Кстати, о Габриэле. Я, наконец, вспомнила ее летний совет и утащила Ульриха в стену для важного разговора. Во всех остальных местах уединиться не получалось. Рядом постоянно крутился кто-то из ордена. Элиас и Рашель вели себя деликатно, а Брайс демонстрировал неуемность и доставал всех и сразу, не отходя ни на шаг. А куда ему было еще податься. Изгоям в Гвендарлин опасно в одиночку. Мы все это отлично понимали. Приходилось терпеть его вечное плохое настроение.
Если Ульрих и удивился моему поступку, виду не показал. Посмотрел внимательно, ни о чем не спрашивая. Просто ждал, когда заговорю сама. Но слова дались ох как нелегко. Их будто клещами из меня вытаскивали.
— Летом твоя мать сказала, что ты знаешь способ вычислить моего… хм… — я запнулась, не зная, как назвать индивида, поспособствовавшего моему появлению на свет.
Ульрих торопливо закивал, помогая мне выбраться из «затруднительной ситуации».
— Да, матушка меня предупредила. Я ничего тебе не говорил. Ждал, когда сама…э-э-э… созреешь. Способ есть. Но он не слишком приятный и требует времени.

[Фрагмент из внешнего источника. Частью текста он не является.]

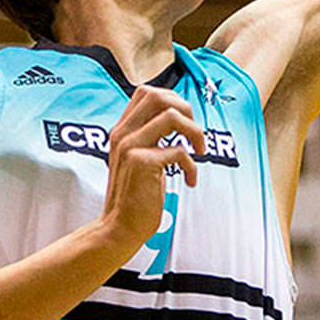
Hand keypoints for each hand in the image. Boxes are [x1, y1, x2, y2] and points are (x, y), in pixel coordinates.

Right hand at [95, 85, 204, 258]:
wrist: (120, 227)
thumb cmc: (136, 195)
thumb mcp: (138, 159)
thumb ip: (149, 137)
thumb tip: (177, 116)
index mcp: (122, 130)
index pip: (146, 92)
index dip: (173, 99)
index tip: (185, 120)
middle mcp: (123, 134)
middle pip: (158, 96)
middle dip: (186, 109)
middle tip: (194, 133)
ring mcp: (131, 147)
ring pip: (171, 116)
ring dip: (195, 132)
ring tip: (199, 151)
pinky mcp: (142, 163)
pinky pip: (179, 151)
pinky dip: (192, 166)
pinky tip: (190, 181)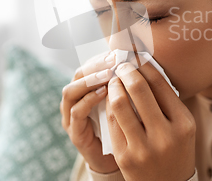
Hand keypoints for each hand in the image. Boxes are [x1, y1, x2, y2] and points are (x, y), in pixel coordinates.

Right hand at [60, 51, 119, 173]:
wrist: (121, 159)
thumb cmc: (126, 125)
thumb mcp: (127, 100)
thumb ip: (128, 82)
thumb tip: (140, 56)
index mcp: (87, 90)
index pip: (88, 66)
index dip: (101, 57)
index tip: (118, 51)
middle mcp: (75, 101)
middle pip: (77, 75)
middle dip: (95, 65)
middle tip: (113, 60)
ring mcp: (72, 117)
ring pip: (70, 91)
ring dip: (89, 80)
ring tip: (108, 74)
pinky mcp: (75, 133)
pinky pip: (76, 112)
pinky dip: (88, 100)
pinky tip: (104, 93)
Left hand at [106, 60, 195, 180]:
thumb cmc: (176, 149)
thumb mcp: (182, 126)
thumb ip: (168, 101)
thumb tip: (146, 67)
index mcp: (183, 123)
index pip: (160, 84)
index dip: (144, 65)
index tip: (136, 56)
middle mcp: (165, 135)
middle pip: (139, 89)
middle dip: (126, 71)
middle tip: (121, 65)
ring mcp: (143, 148)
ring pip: (120, 104)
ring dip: (114, 86)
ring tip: (114, 80)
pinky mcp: (125, 157)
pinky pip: (112, 123)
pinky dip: (109, 106)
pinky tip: (110, 99)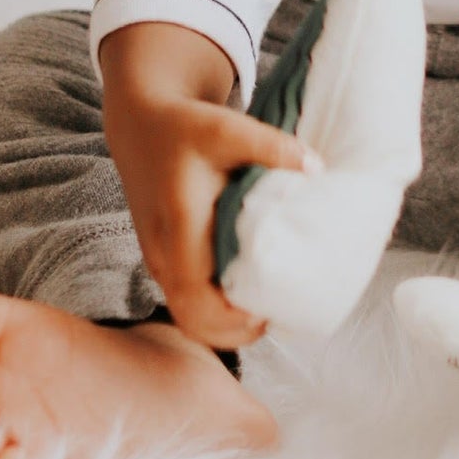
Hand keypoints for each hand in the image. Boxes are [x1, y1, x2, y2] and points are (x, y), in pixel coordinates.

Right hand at [104, 66, 319, 350]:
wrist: (141, 125)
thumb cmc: (184, 127)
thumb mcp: (225, 127)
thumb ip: (271, 146)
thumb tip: (317, 168)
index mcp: (178, 228)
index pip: (195, 298)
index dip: (230, 319)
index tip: (264, 312)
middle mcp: (164, 255)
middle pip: (192, 322)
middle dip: (235, 332)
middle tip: (275, 315)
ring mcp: (161, 262)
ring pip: (190, 316)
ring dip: (227, 324)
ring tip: (267, 306)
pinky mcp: (166, 261)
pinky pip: (190, 301)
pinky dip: (218, 309)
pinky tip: (249, 293)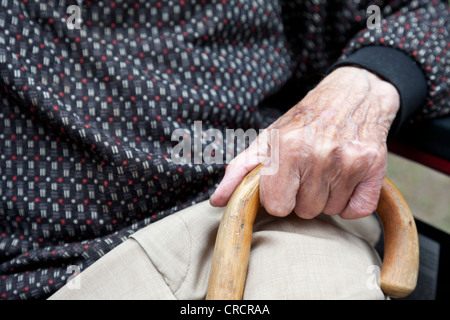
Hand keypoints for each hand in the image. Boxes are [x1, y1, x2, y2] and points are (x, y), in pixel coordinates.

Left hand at [210, 66, 399, 219]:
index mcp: (288, 149)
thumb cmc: (304, 121)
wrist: (352, 95)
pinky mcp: (374, 167)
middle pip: (305, 211)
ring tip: (327, 170)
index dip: (279, 197)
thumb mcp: (267, 139)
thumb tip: (217, 201)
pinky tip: (345, 179)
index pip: (278, 206)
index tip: (283, 183)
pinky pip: (357, 211)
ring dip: (326, 197)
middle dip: (303, 196)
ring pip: (330, 211)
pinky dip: (351, 202)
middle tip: (308, 172)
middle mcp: (320, 155)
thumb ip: (240, 171)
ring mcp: (350, 161)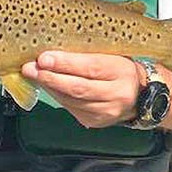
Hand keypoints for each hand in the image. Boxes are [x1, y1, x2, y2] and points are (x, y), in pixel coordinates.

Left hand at [21, 52, 141, 127]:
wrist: (141, 95)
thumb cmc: (121, 67)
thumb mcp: (111, 54)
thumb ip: (87, 52)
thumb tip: (54, 48)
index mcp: (122, 72)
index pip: (91, 68)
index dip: (66, 63)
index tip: (44, 57)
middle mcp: (117, 95)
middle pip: (79, 88)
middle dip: (50, 78)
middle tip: (30, 68)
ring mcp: (107, 112)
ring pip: (72, 100)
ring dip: (49, 87)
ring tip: (33, 74)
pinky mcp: (96, 122)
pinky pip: (71, 108)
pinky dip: (56, 95)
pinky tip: (47, 85)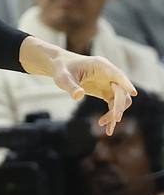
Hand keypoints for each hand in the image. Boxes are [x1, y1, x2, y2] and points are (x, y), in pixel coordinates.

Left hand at [20, 37, 136, 134]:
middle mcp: (109, 74)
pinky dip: (112, 116)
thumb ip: (71, 86)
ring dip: (115, 114)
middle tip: (115, 119)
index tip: (133, 92)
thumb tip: (79, 96)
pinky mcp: (107, 92)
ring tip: (105, 126)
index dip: (126, 83)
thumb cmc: (62, 69)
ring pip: (121, 101)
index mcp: (101, 66)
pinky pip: (114, 105)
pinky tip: (108, 128)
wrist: (61, 68)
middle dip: (119, 105)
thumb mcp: (63, 78)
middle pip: (122, 91)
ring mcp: (110, 84)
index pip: (117, 74)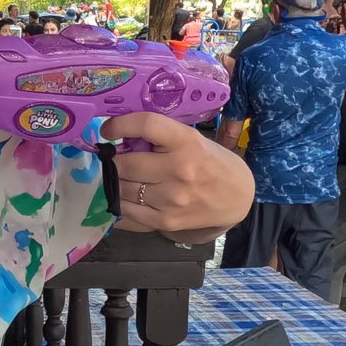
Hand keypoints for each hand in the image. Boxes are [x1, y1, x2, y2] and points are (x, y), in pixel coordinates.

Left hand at [102, 113, 253, 239]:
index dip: (120, 125)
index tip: (108, 130)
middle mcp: (179, 169)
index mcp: (187, 142)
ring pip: (122, 189)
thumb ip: (161, 138)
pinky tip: (121, 195)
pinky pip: (127, 212)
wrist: (237, 198)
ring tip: (119, 176)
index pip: (146, 125)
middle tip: (111, 159)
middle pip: (125, 163)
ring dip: (114, 181)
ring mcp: (171, 199)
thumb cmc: (211, 163)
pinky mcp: (166, 221)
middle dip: (112, 161)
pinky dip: (118, 202)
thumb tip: (120, 140)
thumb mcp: (193, 140)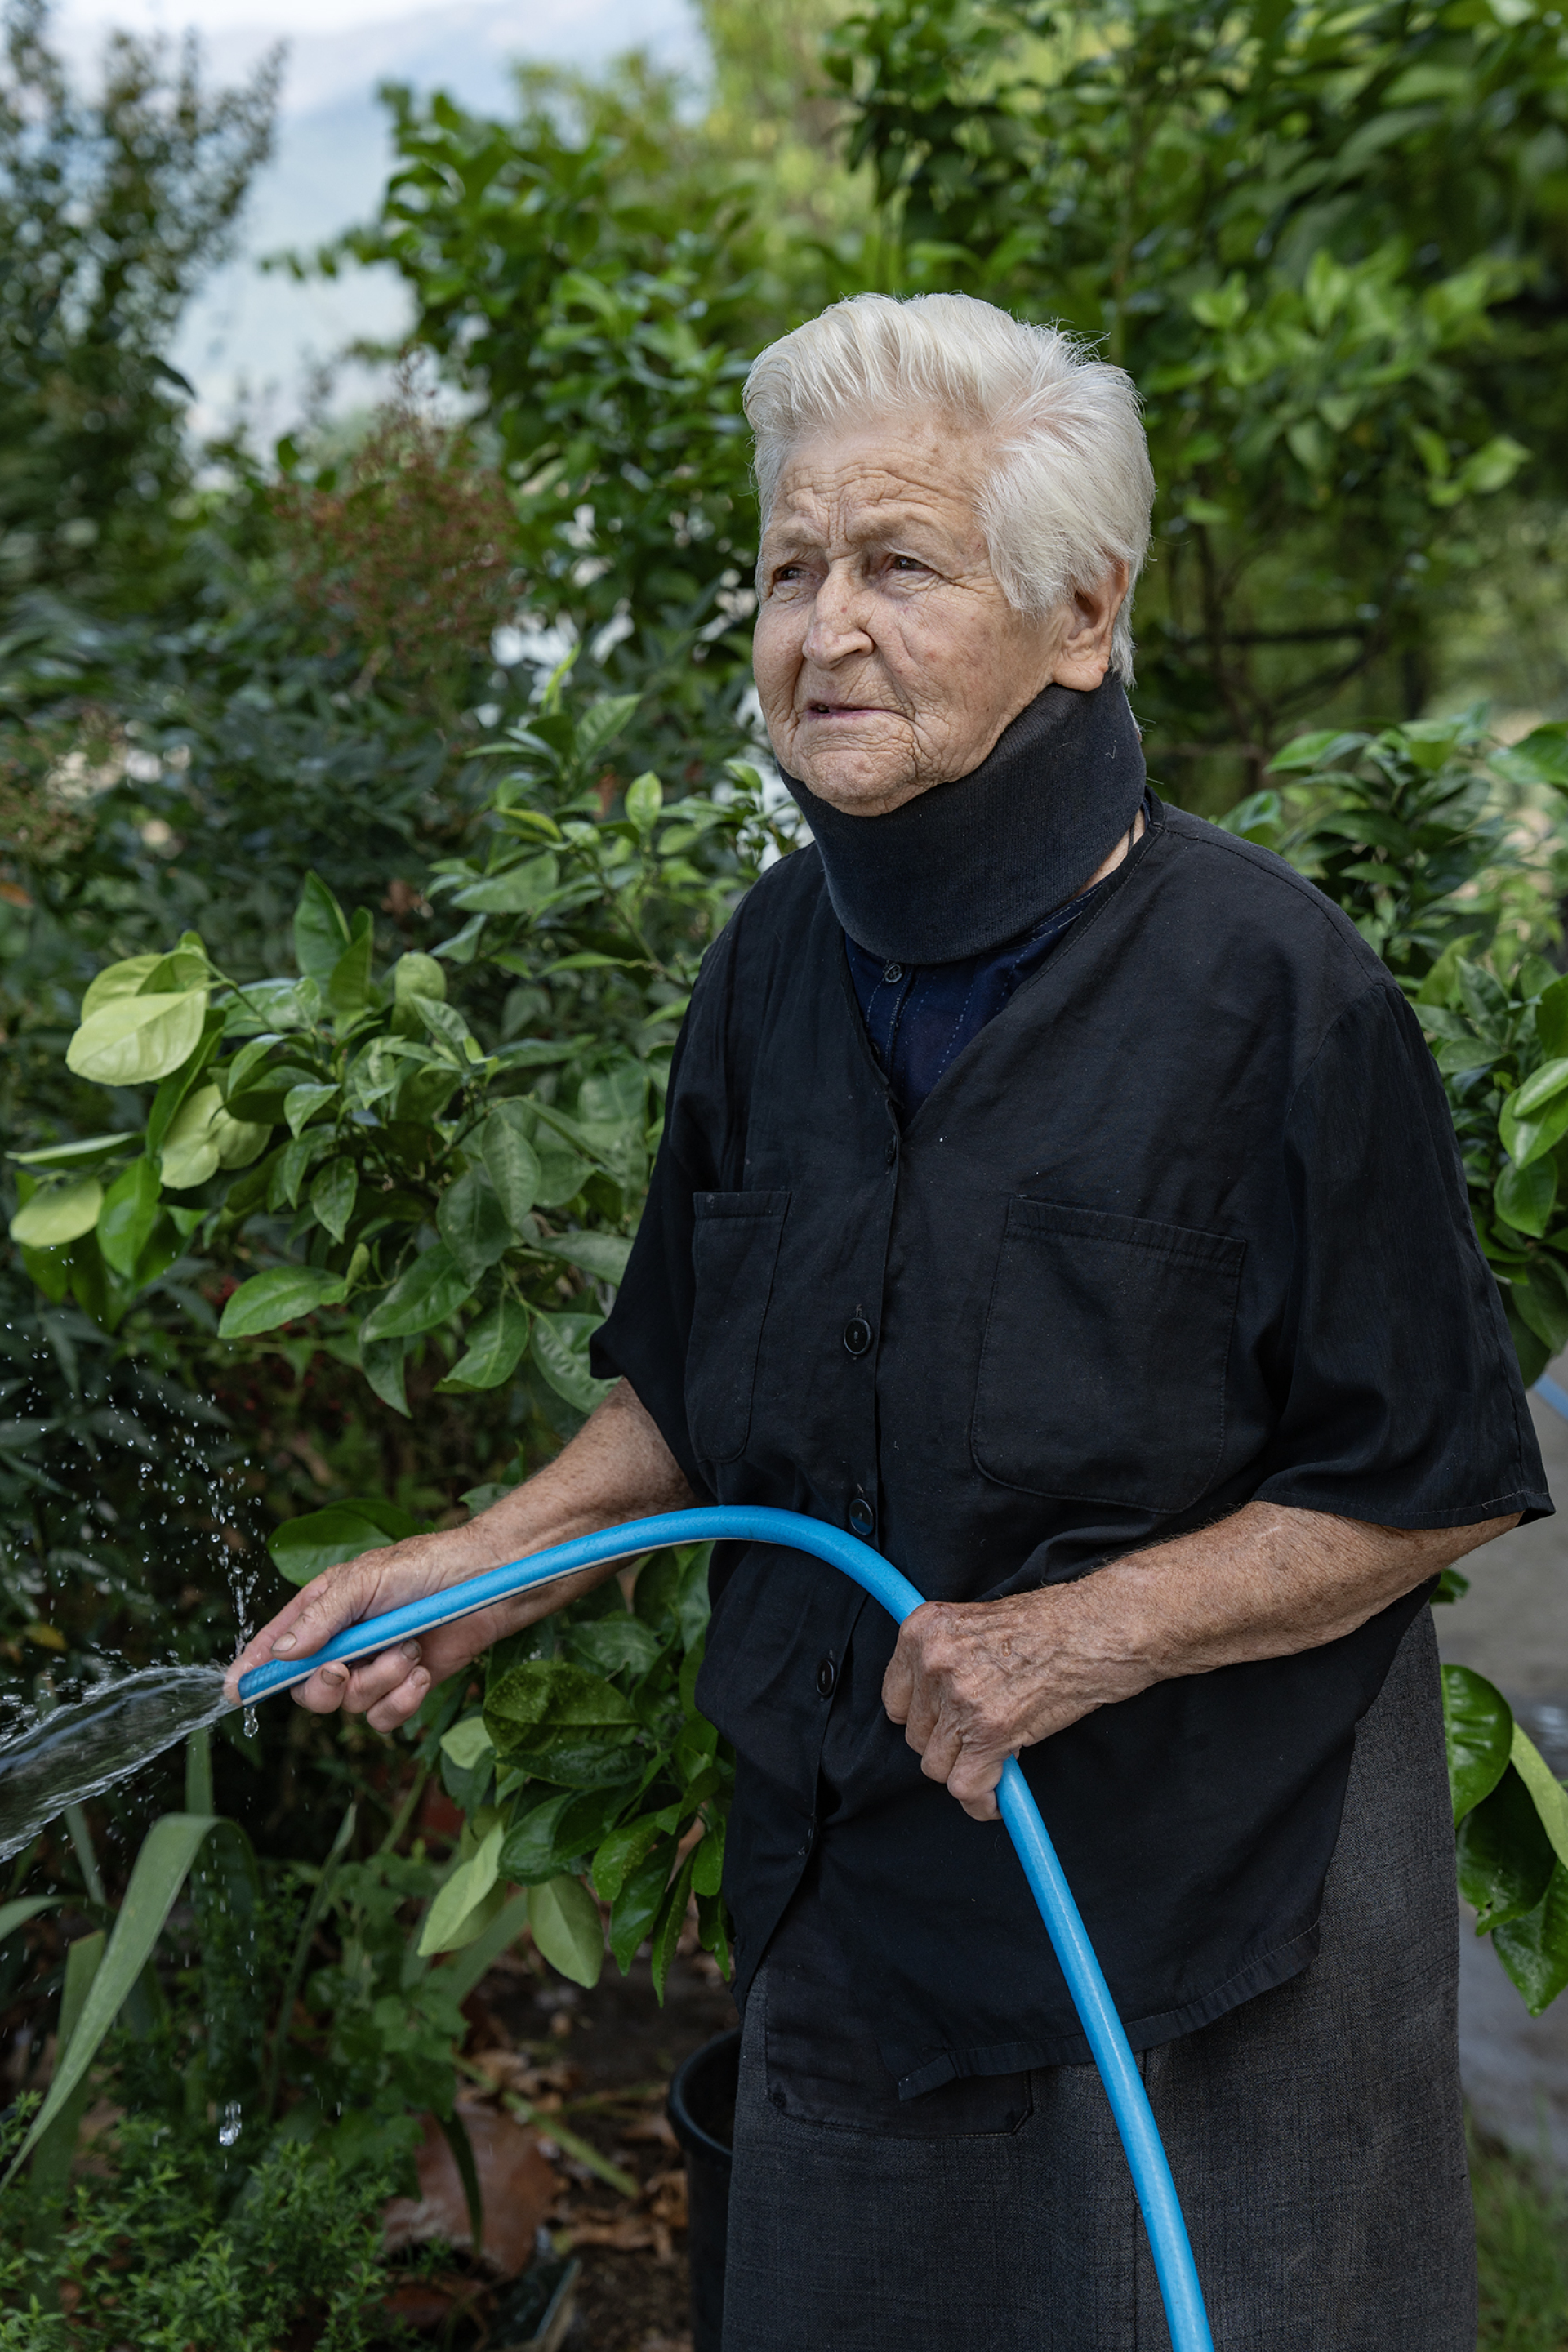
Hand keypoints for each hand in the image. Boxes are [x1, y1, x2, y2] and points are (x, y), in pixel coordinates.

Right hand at [225, 1377, 695, 1736]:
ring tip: (408, 1651)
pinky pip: (386, 1719)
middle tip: (343, 1669)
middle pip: (306, 1691)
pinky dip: (403, 1701)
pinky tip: (424, 1670)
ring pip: (350, 1707)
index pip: (276, 1646)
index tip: (234, 1692)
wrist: (492, 1581)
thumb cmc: (430, 1565)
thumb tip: (284, 1656)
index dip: (253, 1670)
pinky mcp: (411, 1686)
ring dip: (378, 1685)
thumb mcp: (366, 1579)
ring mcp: (378, 1667)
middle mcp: (346, 1643)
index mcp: (325, 1610)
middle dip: (321, 1687)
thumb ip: (324, 1617)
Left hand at [881, 1502, 1523, 1819]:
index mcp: (983, 1602)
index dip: (913, 1689)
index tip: (941, 1709)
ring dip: (968, 1762)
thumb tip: (1007, 1636)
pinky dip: (988, 1792)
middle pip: (902, 1706)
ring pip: (932, 1745)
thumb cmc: (1146, 1600)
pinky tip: (1020, 1786)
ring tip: (1028, 1743)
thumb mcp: (1080, 1595)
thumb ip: (1032, 1617)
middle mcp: (972, 1629)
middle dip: (939, 1730)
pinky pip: (971, 1775)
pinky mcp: (1020, 1699)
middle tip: (1001, 1728)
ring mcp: (990, 1666)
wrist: (1202, 1603)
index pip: (900, 1654)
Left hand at [881, 1588, 1143, 1820]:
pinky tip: (997, 1796)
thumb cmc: (1048, 1625)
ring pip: (937, 1766)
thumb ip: (946, 1659)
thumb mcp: (976, 1623)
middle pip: (915, 1735)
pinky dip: (982, 1800)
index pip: (894, 1698)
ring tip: (994, 1760)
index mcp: (923, 1632)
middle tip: (981, 1737)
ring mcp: (960, 1699)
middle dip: (948, 1744)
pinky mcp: (989, 1733)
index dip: (922, 1717)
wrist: (1095, 1630)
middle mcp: (933, 1664)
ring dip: (965, 1771)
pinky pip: (966, 1788)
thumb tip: (933, 1708)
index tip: (942, 1723)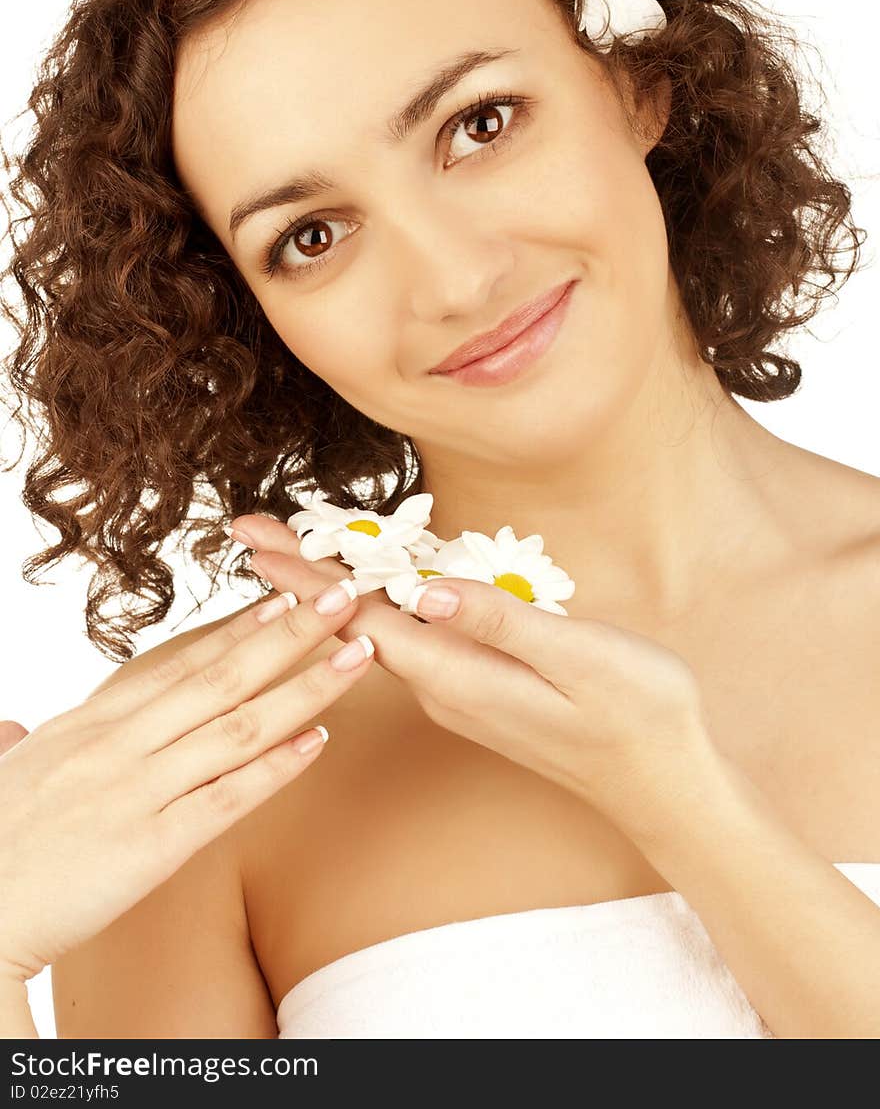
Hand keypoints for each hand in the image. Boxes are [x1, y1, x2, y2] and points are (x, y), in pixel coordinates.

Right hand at [0, 582, 371, 982]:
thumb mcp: (2, 773)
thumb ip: (18, 742)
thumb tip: (12, 726)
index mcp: (91, 723)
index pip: (178, 662)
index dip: (237, 628)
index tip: (282, 596)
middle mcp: (120, 743)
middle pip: (221, 676)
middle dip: (289, 633)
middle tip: (342, 598)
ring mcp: (139, 789)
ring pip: (239, 724)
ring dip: (306, 687)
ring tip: (356, 656)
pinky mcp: (152, 844)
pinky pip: (228, 796)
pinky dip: (278, 766)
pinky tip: (321, 741)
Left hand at [233, 514, 718, 838]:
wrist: (662, 783)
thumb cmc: (636, 713)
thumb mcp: (578, 657)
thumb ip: (500, 623)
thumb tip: (424, 590)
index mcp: (457, 676)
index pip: (360, 616)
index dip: (306, 572)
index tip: (255, 538)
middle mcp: (442, 688)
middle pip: (351, 622)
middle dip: (298, 573)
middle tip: (246, 530)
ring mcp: (457, 692)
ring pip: (375, 630)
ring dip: (328, 588)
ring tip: (284, 552)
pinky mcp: (476, 690)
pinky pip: (406, 642)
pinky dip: (372, 607)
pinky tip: (361, 593)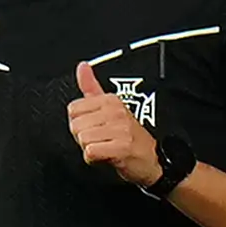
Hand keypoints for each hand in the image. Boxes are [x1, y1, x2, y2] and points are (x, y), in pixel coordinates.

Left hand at [70, 61, 161, 187]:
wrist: (152, 161)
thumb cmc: (130, 137)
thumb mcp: (110, 108)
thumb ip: (92, 86)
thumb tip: (82, 65)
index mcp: (111, 100)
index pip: (73, 109)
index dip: (81, 123)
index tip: (97, 128)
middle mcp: (116, 112)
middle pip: (75, 126)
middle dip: (84, 138)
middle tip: (103, 140)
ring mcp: (120, 129)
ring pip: (82, 139)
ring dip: (90, 149)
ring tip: (106, 148)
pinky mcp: (122, 147)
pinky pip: (90, 152)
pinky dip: (95, 160)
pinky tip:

— Почему же ты не рассказывал о нём в прошлом семестре?
Вопрос прозвучал, как упрёк. Хотя разве я не имела на это права?
— Потому что, — Ульрих отвел взгляд и — о, чудо! — покраснел. — Этот способ пригоден, если ты минимум два месяца живешь там, где тебя… ты… того… Ну, в общем, мы же считали, что твой отец — мужчина в костюме шута. А ты не жила в замке Ван-се-Росса.
Теперь краской залилась я. Вон оно что…
И, правда, непростая тема для беседы. И неудобная.
— Так в чем заключается способ? — спросила как ни в чем ни бывало, хотя лицо горело всё сильнее и сильнее.
— Нужно два месяца пить особую настойку, — затараторил Ульрих. — Матушка ею меня уже снабдила. Сложность в том, что она мерзкая. Не только на вкус. Ты почувствуешь себя уставшей, вялой и безразличной ко всему на свете. Чем дальше, тем хуже. Лишь на исходе полутора месяцев эффект начнет слабеть. А потом… потом… появятся зачарованные сны. Они расскажут, точнее, покажут прошлое.
Я вытаращила глаза.
— Сны покажут, как я… меня… того… то есть, я хочу сказать… Ох…
Я уже не понимала, какое чувство сильнее: смущение или злость. Щеки горели уже точно не от стыда.
Ульрих пожал плечами, стараясь не встречаться со мной взглядом.
— Это же сны. Они не столь буквальны. Скорее, ты увидишь некие обрывки, знаки. Вот.
Я молчала. Одолевали сомнения. Способ странный и не факт, что действенный. А мои рассеянность и безразличие ко всему на свете очень некстати, учитывая проблемы ордена и Гвендарлин в целом.